Muller does note that Hayek’s critique of scientism, i.e. the use of the methods of the natural sciences in the social sciences, also pertains to the ideology of metric fixation. Muller recounts that Hayek critiqued “the pretense of knowledge” of the planned economy since not only does it fail to consider germane and dispersed information, but also prohibits the discovery of how to meet unforeseen needs. In a similar way, Muller writes, metric fixation necessarily must limit the goals that can be purportedly measured. This analogy between Hayek’s criticism of scientism and the tyranny of metrics is correct, but regrettably Muller does not detail Hayek’s epistemology of the social sciences further. Muller would need only have to have a small addition on Hayek’s conception of quantification in the social sciences and how that relates to his theory of social facts. While Hayek admitted “that statistics are very useful in informing about the current state of affairs,” he didn’t “think that statistical information has anything to contribute to the theoretical explanation of process” (Hayek on Hayek, p. 131). Thusly, while a given metric, e.g., the graduation rate at a community college can tell you the percentage of students graduating, one cannot draw any meaningful conclusion from this metric.

Metric Fixation

There are eleven “unintended but predictable negative consequences” that Muller enumerates in his conclusion and to get the flavor of these sequela, I shall consider a few and how they relate to a sampling of his case studies.
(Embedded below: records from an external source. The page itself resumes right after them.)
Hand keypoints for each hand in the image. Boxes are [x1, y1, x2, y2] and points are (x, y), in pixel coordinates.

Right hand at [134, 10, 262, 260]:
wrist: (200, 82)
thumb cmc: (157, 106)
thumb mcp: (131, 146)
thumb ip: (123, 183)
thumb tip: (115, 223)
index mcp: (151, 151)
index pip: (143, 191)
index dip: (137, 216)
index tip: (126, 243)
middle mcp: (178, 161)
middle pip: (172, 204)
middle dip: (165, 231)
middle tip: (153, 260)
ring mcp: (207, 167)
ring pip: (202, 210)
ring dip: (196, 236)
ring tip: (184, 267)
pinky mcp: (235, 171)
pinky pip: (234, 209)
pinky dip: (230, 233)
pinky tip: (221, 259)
  • Goal displacement is when there is a diversion of effort to what gets measured, rather than what needs to be done (p. 169). For example, in TK-12 education, when there is a metric based on standardized tests, this results in goal displacement since students will be taught how to pass the test (“what gets measured”), but will not learn the subject matter itself (“what needs to be done”).
  • Costs in employee time is the expenditure of employee time in compiling and processing the metrics. Like the author, I have spent (wasted) time appeasing the gods of accreditation by collecting, analyzing, and reporting on data that in the end does nothing to help the faculty in my department improve our teaching or benefit our students in any way.
  • Rule cascading, where more and more rules are added to counteract the “flow of faulty metrics through gaming, cheating, and goal diversion.” An example of gaming is policing when a “break-in” becomes “trespassing” since that will magically make a felony into a misdemeanor. Attempts to stop such gaming by the introduction of more quantitative based rules just continues the cycle, but does nothing to stop it. As Muller argues persuasively (echoing Hayek), since rules do not and cannot take into account the myriad of possibilities and nuances of every situation there will always be gaps between the rules and reality.
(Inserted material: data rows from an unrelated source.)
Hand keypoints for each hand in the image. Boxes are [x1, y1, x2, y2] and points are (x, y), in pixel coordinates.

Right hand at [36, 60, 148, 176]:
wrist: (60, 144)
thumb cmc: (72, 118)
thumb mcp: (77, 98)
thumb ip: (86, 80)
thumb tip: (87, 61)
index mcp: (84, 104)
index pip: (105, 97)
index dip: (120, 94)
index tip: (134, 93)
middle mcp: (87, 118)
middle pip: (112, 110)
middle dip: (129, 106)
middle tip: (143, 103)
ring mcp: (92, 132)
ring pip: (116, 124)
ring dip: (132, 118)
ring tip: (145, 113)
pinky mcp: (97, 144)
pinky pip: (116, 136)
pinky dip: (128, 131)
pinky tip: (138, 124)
In his final paragraph, Muller offers the following advice to politicians, business leaders, policy officials, and academic officials on how to break free from the tyranny of metric fixation, which is worth iterating whether or not one reads his book, though I suggest that one should: “Ultimately, the issue is not one of metrics versus judgement, but metrics as informing judgments, which includes knowing how much weight to give to metrics, recognizing their characteristic distortions, and appreciating what can’t be measured.” Muller’s prudent counsel is in line with the constrained vision: there are limitations to human knowledge and judgement, and while metrics can inform the judgement, metrics qua metrics are not a panacea. Rather, metrics are just one more price signal that an individual can use to make a choice, but all too often, metrics turn out to be a source of noise.